Former POWs, heirs file slave-labor lawsuits against Japanese companies
Tuesday, December 7th 1999, 12:00 am
News On 6
LOS ANGELES (AP) -- Eleven survivors of Japanese prison camps marked Pearl Harbor Day on Tuesday by filing two lawsuits accusing corporations of forcing them into slave labor during World War II. A third suit, which seeks class-action status, was filed on behalf of the heirs of former prisoners of war.
The suits, which seek unspecified damages, are the latest of about a half-dozen filed in California accusing Japanese companies of forcing captured Americans to work under brutal conditions in mines and factories. "I'd like to see justice. It's been a long time coming," said Johnny Johnson, 79, of Sandy, Utah, at a news conference outside downtown Superior Court where the suits were filed.

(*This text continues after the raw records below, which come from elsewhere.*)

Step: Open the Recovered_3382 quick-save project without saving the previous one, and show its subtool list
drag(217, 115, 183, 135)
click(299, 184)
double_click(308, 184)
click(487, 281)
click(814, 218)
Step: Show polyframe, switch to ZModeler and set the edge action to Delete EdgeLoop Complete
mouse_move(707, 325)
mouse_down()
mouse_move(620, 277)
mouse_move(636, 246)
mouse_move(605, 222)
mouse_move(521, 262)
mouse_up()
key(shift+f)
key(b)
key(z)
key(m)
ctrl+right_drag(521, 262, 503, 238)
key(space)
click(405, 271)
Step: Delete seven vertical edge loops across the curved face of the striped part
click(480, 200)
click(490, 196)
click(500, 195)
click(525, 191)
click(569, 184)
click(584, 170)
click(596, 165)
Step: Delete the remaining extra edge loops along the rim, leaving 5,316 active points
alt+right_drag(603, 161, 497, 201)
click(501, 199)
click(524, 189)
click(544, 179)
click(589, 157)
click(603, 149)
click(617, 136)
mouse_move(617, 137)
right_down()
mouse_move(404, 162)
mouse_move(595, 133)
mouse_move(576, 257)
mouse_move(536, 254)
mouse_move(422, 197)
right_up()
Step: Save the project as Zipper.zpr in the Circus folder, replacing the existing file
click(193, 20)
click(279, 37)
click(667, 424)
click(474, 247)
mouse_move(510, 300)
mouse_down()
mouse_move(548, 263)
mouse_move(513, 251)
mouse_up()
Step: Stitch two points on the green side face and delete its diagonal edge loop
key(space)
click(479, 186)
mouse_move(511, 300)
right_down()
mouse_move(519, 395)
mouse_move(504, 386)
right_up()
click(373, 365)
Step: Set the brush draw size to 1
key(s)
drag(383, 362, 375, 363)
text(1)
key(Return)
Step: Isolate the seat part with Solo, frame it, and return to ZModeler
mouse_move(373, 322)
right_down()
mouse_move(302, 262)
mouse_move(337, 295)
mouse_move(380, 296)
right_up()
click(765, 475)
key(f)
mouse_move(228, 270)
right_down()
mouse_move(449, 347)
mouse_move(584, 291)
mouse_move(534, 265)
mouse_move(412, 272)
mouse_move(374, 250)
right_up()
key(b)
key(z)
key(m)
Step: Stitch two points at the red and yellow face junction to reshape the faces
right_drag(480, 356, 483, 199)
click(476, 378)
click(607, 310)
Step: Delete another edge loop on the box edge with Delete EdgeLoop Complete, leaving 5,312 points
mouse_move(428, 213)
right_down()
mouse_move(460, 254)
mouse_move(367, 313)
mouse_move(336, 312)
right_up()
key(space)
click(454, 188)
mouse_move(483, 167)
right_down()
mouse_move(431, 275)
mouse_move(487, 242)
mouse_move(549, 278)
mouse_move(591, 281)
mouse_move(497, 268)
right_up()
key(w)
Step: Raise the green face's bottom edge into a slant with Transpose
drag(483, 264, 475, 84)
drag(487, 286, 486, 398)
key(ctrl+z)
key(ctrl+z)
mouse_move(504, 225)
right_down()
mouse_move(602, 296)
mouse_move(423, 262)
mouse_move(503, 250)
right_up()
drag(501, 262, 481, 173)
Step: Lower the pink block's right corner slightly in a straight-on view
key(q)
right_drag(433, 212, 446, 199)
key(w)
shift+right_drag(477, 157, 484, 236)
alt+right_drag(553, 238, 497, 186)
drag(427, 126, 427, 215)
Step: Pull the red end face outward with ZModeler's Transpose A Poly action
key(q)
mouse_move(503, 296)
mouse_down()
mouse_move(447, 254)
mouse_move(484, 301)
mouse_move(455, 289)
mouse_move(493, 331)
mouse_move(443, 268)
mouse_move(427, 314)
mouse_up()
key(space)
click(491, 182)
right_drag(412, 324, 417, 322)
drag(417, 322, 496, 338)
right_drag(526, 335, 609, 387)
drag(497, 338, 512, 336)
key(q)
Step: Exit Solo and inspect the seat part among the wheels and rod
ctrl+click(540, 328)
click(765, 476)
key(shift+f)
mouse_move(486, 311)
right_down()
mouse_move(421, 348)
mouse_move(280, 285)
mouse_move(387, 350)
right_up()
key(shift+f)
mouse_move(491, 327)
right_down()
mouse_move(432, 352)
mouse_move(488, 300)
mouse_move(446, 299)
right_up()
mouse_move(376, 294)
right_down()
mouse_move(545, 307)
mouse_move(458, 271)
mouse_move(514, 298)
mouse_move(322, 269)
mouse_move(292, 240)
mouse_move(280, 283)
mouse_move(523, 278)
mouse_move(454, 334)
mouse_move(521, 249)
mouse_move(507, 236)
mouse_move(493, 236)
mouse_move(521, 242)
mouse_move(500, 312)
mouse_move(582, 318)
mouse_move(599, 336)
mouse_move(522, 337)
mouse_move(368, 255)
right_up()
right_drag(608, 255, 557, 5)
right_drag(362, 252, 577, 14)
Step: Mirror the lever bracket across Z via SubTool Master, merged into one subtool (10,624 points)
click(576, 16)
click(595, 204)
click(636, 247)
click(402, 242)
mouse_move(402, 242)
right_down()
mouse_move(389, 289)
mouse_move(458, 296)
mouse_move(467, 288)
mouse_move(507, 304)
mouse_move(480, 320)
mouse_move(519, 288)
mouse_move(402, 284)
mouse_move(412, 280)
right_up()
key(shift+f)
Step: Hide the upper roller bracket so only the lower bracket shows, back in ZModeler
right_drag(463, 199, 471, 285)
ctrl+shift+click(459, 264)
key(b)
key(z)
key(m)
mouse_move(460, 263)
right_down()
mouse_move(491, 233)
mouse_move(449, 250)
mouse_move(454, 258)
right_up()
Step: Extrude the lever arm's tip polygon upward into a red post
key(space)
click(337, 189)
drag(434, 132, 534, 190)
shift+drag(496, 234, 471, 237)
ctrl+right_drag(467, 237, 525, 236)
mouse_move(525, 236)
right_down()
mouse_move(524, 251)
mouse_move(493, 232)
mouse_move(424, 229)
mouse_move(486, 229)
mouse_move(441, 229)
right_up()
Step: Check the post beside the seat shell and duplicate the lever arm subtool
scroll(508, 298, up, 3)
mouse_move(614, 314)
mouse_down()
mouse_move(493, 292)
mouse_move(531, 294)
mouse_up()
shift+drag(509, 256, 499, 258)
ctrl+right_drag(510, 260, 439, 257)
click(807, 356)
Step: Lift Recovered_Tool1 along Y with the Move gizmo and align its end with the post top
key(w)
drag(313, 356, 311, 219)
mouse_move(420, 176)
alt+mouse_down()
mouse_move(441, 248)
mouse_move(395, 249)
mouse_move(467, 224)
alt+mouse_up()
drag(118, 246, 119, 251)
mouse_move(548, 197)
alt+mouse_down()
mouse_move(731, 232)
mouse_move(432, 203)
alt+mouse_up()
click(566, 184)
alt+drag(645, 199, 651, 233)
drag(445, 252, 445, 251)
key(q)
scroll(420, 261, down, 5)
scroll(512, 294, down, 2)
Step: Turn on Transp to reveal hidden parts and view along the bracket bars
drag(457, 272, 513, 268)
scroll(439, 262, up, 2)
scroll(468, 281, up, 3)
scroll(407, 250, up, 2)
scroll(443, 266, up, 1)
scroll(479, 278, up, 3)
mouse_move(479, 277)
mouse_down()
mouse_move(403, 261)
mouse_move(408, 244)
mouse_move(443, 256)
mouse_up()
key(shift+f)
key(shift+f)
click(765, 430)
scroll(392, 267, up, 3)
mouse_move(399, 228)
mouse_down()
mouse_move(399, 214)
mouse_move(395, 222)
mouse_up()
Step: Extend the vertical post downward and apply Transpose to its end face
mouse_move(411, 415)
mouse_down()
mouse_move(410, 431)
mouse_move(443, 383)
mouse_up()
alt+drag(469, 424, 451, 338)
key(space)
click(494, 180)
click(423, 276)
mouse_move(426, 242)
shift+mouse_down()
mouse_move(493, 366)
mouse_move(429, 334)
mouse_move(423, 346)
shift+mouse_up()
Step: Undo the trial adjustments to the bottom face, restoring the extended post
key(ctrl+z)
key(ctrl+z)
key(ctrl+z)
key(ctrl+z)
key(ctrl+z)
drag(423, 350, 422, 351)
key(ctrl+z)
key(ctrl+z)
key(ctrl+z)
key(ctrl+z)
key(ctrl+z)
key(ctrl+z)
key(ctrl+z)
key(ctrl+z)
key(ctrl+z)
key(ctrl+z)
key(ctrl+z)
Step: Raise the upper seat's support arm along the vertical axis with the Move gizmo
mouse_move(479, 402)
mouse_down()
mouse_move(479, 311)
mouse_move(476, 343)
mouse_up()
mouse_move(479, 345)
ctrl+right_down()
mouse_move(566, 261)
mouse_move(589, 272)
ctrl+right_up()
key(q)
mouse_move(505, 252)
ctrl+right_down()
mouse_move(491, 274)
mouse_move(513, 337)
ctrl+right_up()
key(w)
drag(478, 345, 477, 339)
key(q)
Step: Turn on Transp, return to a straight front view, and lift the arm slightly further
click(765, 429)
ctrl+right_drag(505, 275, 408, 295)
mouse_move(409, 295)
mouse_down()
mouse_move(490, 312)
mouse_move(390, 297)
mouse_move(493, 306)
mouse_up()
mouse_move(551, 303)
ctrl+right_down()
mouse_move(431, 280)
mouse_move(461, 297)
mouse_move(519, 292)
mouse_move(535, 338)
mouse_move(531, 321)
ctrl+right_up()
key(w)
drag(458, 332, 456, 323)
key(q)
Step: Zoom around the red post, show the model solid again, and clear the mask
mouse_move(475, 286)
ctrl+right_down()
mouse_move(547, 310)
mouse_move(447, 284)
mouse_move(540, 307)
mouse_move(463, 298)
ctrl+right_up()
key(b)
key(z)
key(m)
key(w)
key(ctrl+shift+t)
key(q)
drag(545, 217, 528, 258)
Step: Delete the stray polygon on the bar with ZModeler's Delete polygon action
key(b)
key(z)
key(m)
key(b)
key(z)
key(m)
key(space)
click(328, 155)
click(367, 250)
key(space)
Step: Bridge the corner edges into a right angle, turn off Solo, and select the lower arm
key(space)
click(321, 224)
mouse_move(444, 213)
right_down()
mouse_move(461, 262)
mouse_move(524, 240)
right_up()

His suit against Nippon Steel claims that the former Army Air Corps airplane mechanic and five other servicemen were sent to a steel mill in Japan following their capture in the Philippines. The class-action suit also names Nippon Steel.
The suits were filed under a recently passed California law that allows victims of slave labor to sue multinational corporations instate court. Sen. Orrin Hatch, R-Utah, who appeared at the news conference,said he has asked Secretary of State Madeline Albright to begin negotiations with the Japanese government to win compensation for former POWs.